▸ Short exercise
Lay out the lines below as a numbered list, skipping any blank lines and leaving out the pictures.

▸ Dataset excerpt
┏━━

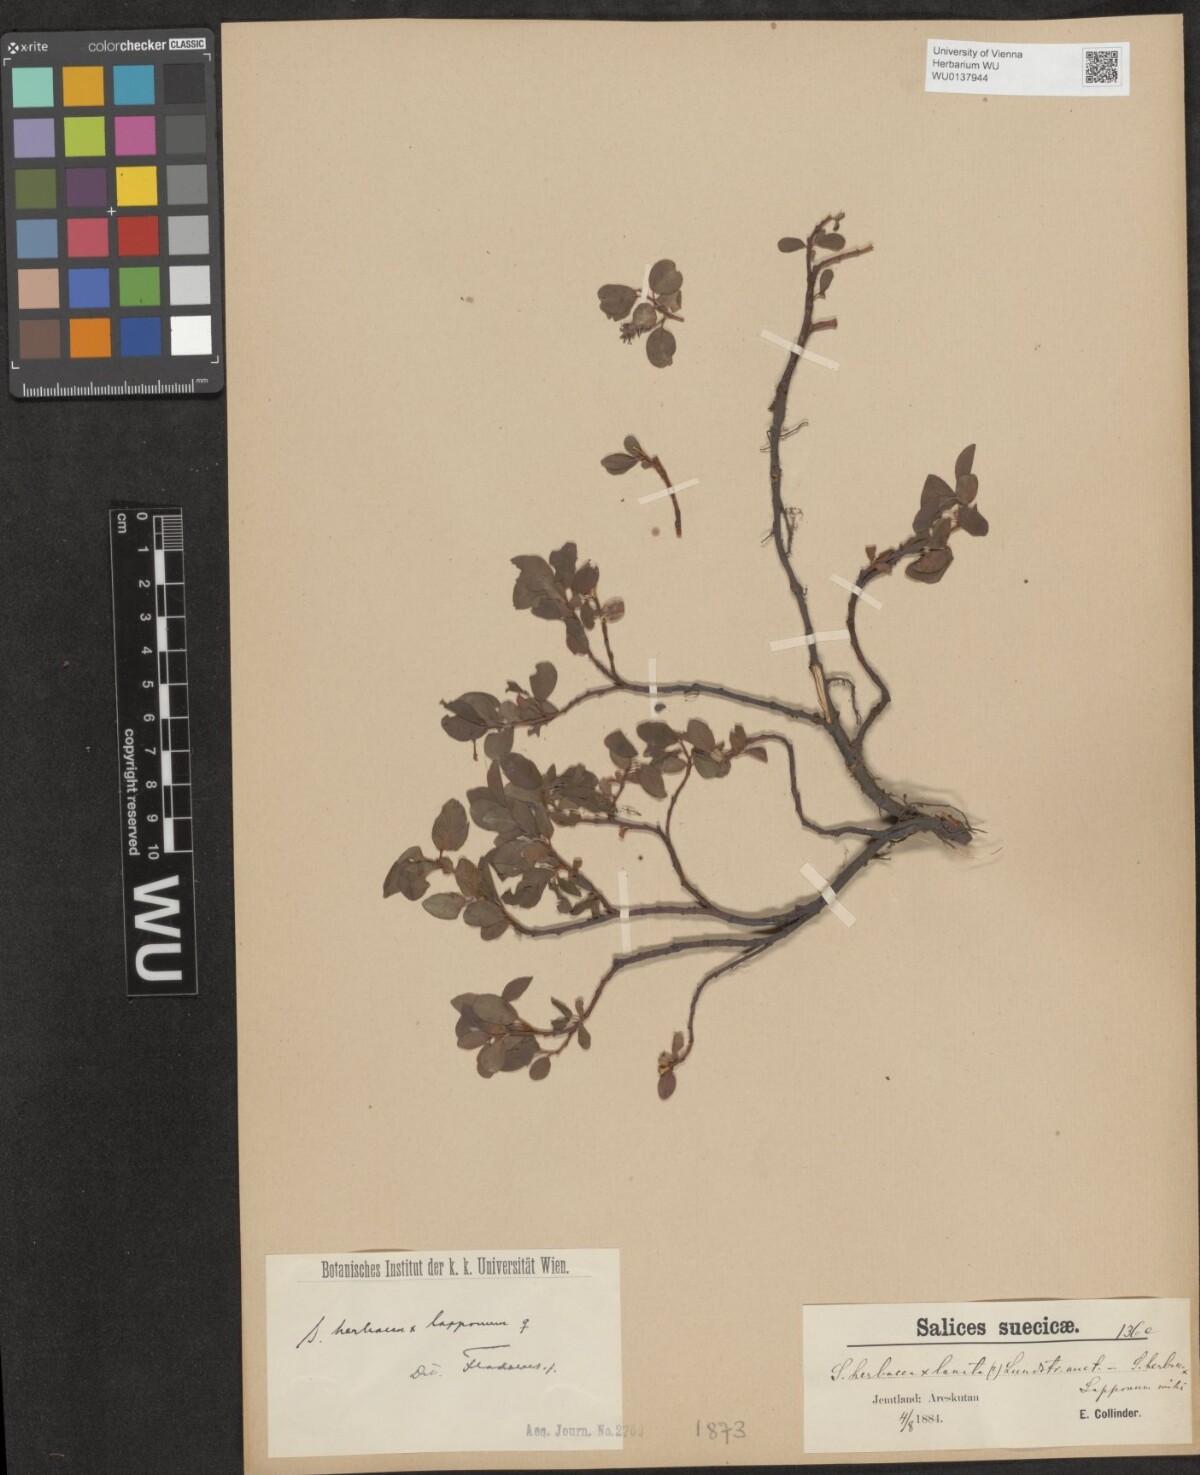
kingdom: Plantae
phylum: Tracheophyta
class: Magnoliopsida
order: Malpighiales
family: Salicaceae
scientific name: Salicaceae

┗━━

▸ Finished exercise
1. kingdom: Plantae
2. phylum: Tracheophyta
3. class: Magnoliopsida
4. order: Malpighiales
5. family: Salicaceae
6. scientific name: Salicaceae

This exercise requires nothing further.